Ricardo Roig, chairman of Hillsborough Area Regional Transit, on Monday suggested creating a task force to explore funding strategies, including a sales tax.
The task force would report back to the agency's governing board in February.
Increasing the 7-cent sales tax by a half-cent would bring in $110 million a year, more than double the agency's $54 million operating budget, but the move would need voter support, Roig said.
"I think we put it to voters and ask them whether they want to support mass transit in Hillsborough County, yea or nay," Roig said at Monday's HART board meeting.
The earliest a referendum could be held is next November.

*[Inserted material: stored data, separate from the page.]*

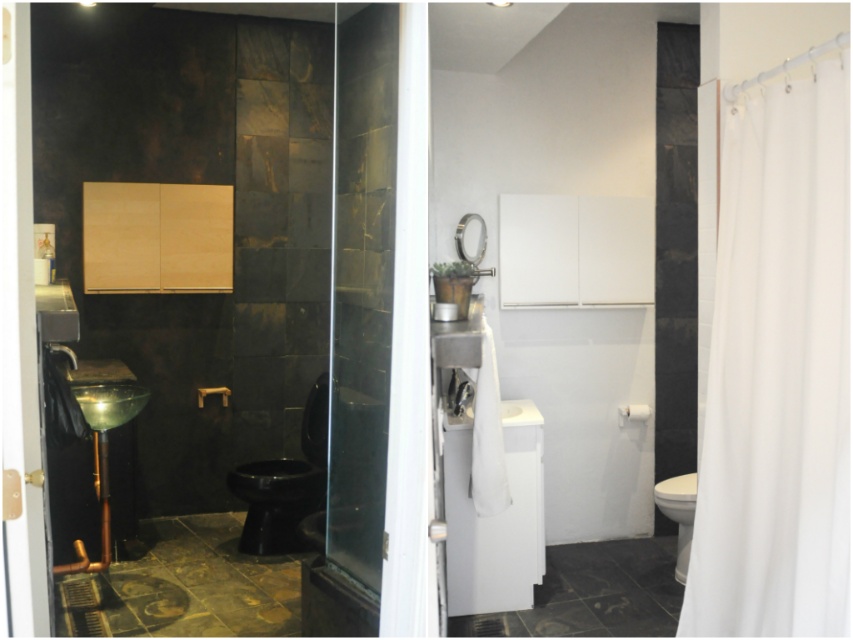
Does green glass bowl at left appear under white glossy toilet bowl at lower right?

Incorrect, green glass bowl at left is not positioned below white glossy toilet bowl at lower right.

Looking at this image, between green glass bowl at left and white glossy toilet bowl at lower right, which one appears on the right side from the viewer's perspective?

white glossy toilet bowl at lower right

Is point (85, 394) farther from viewer compared to point (688, 522)?

No, (85, 394) is in front of (688, 522).

The height and width of the screenshot is (640, 853). I want to click on green glass bowl at left, so click(109, 403).

Does transparent glass screen door at center have a smaller size compared to white glossy toilet bowl at lower right?

Actually, transparent glass screen door at center might be larger than white glossy toilet bowl at lower right.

The agency faces cuts as deep as 10 percent if voters in January back a referendum to slash property taxes statewide.
Officials are bracing for layoffs, fewer bus routes and shorter hours of operation on remaining routes.
"There could be a curtailing of the least productive routes," Executive Director David Armijo said last week, adding that HART might have to look to fundamental changes "to do what we need to do with less resources."
The agency just weathered a 3 percent reduction imposed by the Legislature.
The move forced HART to eliminate two routes and trim service on a dozen others. Those changes go into effect Nov. 18.
If voters support the Jan. 29 ballot measure, the reduced flow of tax dollars to local governments wouldn't begin until after the next fiscal year starts Oct. 1.
Nearly all of Florida's transit agencies rely on sales taxes or gas taxes to supplement their operating budgets.
Hillsborough, Pinellas and Volusia counties are exceptions, getting the bulk of their funding from property taxes.
The Jacksonville Transportation Authority, for example, gets $24 million yearly from sales tax collections. Broward County Mass Transit gets $39 million from gas taxes.
About one-third of the Miami-Dade Transit's $362 million operating budget comes from a combination of gas and sales taxes.
Roig would be joined on the task force by Hillsborough County Commissioner Mark Sharpe, Tampa City Councilman John Dingfelder and Temple Terrace City Councilman Ron Govin.